Required action: Only the line containing "middle mcp: (216, 221)" and the lines after it, through the end of the data below, are to be returned, each exactly as it stands.

-------- Material to process

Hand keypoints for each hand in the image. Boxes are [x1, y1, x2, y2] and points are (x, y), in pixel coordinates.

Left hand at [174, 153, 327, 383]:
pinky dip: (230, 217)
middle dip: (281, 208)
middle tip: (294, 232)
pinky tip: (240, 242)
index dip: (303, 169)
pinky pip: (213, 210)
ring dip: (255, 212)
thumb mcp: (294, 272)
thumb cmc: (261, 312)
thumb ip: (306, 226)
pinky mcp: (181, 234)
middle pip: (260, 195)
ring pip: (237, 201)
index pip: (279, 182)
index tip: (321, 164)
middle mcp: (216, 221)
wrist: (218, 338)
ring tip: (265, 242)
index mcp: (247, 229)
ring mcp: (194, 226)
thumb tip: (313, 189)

----------------

Reply:
middle mcp: (216, 221)
wrist: (218, 338)
ring tip: (265, 242)
index mcp: (247, 229)
ring mcp: (194, 226)
thumb tip: (313, 189)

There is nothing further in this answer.